Эсэсовский генерал Шелленберг (глава внешнеполитической разведывательной службы ведомства Гиммлера) высказывает сомнения в естественности смерти Гофмана, последовавшей в 1927 г.
В 20-е годы Гофман и влиятельный германский промышленник Рехберг сколачивали всеевропейский экономический и военный союз против красной России. Им удалось даже втянуть в это дело прославленного французского маршала Фоша, всю жизнь относящегося с подозрением к Германии. За недомолвленностью Шеллен-берга проскальзывает вполне недвусмысленный намек на ОГПУ. Сейчас с уверенностью сказать невозможно, но не исключено, что Гофману умереть подсобили из Москвы: слишком привычным это было для Кремля и Лубянки. Гибель генералов Врангеля, Кутепова, Миллера, множество других так называемых загадочных убийств по всем землям Европы — мы-то теперь знаем, что и кто стояли за ними. Убийствами, похищениями дирижировал из центра Европы «синий» генерал Эйтингон — любимец Сталина, организатор самого важного для Сталина убийства — Троцкого.
Можно с полным основанием сказать: в обиход политической и общественной жизни Европы этот разбой ввел Сталин, а после 1933 г. к нему присоединился и Гитлер. Все прочие в данных упражнениях смотрелись недорослями.
Там, в Бресте, и Троцкий оказался не подарком. В общем, нашла коса на камень. Кто тут коса, кто камень — значения не имеет, хотя на роль косы, пожалуй, больше подходил Гофман. Один взмах его «косы» сметал русско-советские войска с позиций, и камень не являлся помехой…
Танненбергское сражение — часть Восточнопрусской операции августа четырнадцатого года, в которой были окружены два корпуса Второй армии генерала Самсонова.
Русское наступление в августе 1914-го имело целью спасти Париж, который находился под угрозой захвата. Французы откатывались перед лавиной германских войск. В результате русские корпуса были разгромлены: 90 тыс. солдат и офицеров попали в плен, 20 тыс. полегли на полях боев. Париж выстоял…
«Любопытно мнение о русской армии, распространенное в Австро-Венгрии и приписываемое Конраду: победить русских трудно, но и им самим трудно быть победителями…»
В открытом письме Центральному Комитету партии большевиков Мария Спиридонова развертывает поистине чудовищную картину рабских поборов, названных вождем диктатуры пролетариата продовольственной разверсткой.
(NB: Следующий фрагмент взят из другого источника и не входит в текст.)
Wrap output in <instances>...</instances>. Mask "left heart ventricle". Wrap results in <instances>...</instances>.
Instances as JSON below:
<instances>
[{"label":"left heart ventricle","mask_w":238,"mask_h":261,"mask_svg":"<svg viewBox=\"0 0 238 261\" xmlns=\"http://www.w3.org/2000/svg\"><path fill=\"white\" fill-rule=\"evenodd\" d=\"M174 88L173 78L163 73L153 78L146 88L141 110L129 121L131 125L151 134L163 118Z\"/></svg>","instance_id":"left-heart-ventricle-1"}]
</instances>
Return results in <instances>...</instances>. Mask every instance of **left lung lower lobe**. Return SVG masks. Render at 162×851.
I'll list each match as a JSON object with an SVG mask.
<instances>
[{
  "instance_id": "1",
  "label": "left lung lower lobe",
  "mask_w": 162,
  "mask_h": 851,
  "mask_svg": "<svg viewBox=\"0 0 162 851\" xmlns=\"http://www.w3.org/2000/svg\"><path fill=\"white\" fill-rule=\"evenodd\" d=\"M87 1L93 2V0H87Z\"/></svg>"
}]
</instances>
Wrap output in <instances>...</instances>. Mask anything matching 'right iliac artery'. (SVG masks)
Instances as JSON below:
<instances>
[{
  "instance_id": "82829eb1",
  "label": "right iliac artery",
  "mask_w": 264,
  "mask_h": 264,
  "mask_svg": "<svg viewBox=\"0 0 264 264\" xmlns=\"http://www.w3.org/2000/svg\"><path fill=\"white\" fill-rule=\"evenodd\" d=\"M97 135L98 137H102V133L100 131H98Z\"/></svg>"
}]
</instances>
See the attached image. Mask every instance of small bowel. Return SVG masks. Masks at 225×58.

«…Вы перестали быть социалистами в анализе явлений, совершенно уподобляясь царскому правительству, которое тоже всюду искало агитаторов и их деятельностью объясняло все волнения. И вы так же правы, как оно. Вот что об агитаторах мне пишут крестьяне из всех губерний Советской России: «Ставили нас рядом, дорогая учительница… целую одну треть волости шеренгой и в присутствии других двух третей лупили кулаками справа налево, а лишь кто делал попытку улизнуть, того принимали в плети». (Реквизиционный отряд, руководимый большевиками из Совета.)
Или из другого письма: «По приближении отряда большевиков надевали все рубашки и даже женские кофты на себя, дабы предотвратить боль на теле, но красноармейцы так наловчились, что сразу две рубашки внизывались в тело мужика-труженика… по нескольку недель не ложились на спину. Взяли у нас все дочиста, у баб всю одежду и холсты, у мужиков — пиджаки, «часы и обувь, а про хлеб нечего и говорить…»
Или из третьего письма: «Матушка наша (т. е. Мария Александровна Спиридонова. — Ю. В.), скажи, к кому же теперь пойти, у нас в селе все бедные и голодные, мы плохо сеяли — не было достаточно семян… Очень нас пороли, сказать тебе не можем как. У кого был партийный билет от коммунистов, тех не секли. Кто теперь за нас заступится? Все сельское общество тебе земно кланяется».
Из четвертого: «Вязали нас и били, одного никак не могли усмирить — убили его, а он был без ума…»
Из пятого письма: «В комитеты бедноты приказали набирать из большевиков, а у нас большевики вышли все негодящиеся, из солдат… прямо скажем, хуже дерьма. Мы их выгнали. То-то слез было, как они из уезда Красную Армию себе в подмогу звали… спины все исполосовали и много увезено (на расстрелы, конечно. — Ю. В.), в четырех селах 2–3 человека убито, мужики там взяли большевиков в вилы, их за это постреляли».